Lessons of the Sarah Palin e-mail hack

Hacking password reset questions is far easier than guessing the passwords themselves, and the Palin incident will surely start a trend

Sarah Palin's Yahoo e-mail account was hacked and at least some of her e-mails were downloaded and distributed. Besides being illegal, the hacking was simply wrong, no matter what your political ideology. When screenshots of her e-mail were first being displayed, several analysts theorized that her e-mail account password was hacked or guessed.

In one of the screenshots, you could see a password reset notification message in Palin's now-compromised inbox. That led me to believe that the attackers had guessed her three password reset questions, which is substantially easier than guessing even a short password. I was right.

Here's the story from an article on AppScout's Web site:

Hacking Sarah Palin: What We Can All Learn

Breaking into Sarah Palin's webmail account was a simple hack--one that required little to no technical expertise. There is, of course, an important lesson to be learned here for the vice presidential candidate, and hopefully the rest of us can take something away from this as well.

The attack was perpetrated by 4Chan's "random" /b/ board. The board has long been at the forefront of Internet memeology, helping popularize such favorites as lolcats, Rick-rolling, and the "Anonymous" group, which has been known to launch its share of large-scale anti-Scientology protests.

On Tuesday night, someone from the /b/ board ("/b/tards," as they are colloquially known) broke into Sarah Palin's Yahoo! e-mail account. They read the e-mails and posted the address and password on the board. Fellow /b/tards proceeded to wreak general havoc with the account.

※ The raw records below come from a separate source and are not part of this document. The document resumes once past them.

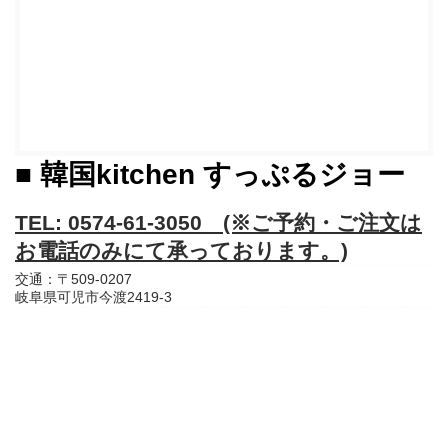
■ 韓国kitchen すっぷるジョー
TEL: 0574-61-3050 (※ご予約・ご注文は
お電話のみにて承っております。)
交通：〒509-0207
岐阜県可児市今渡2419-3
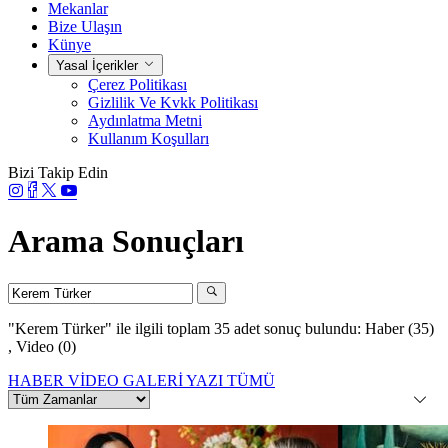
Mekanlar
Bize Ulaşın
Künye
Yasal İçerikler
Çerez Politikası
Gizlilik Ve Kvkk Politikası
Aydınlatma Metni
Kullanım Koşulları
Bizi Takip Edin
Arama Sonuçları
"Kerem Türker"
ile ilgili toplam 35 adet sonuç bulundu:
Haber (35)
,
Video (0)
HABER
VİDEO
GALERİ
YAZI
TÜMÜ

The /b/tard in question used Yahoo!'s password recovery feature, and then proceeded to fill in the answers using Wikipedia. A message posted to the forum explains the process thusly:

"After the password recovery was reenabled, it took seriously 45 mins on wikipedia and google to find the info, Birthday? 15 seconds on wikipedia, zip code? well she had always been from wasilla, and it only has 2 zip codes (thanks online postal service!)

"The second was somewhat harder, the question was 'where did you meet your spouse?' did some research, and apparently she had eloped with mister palin after college, if you'll look on some of the screenshits [sic] that I took and other fellow anon have so graciously put on photobucket you will see the google search for 'palin eloped' or some such in one of the tabs.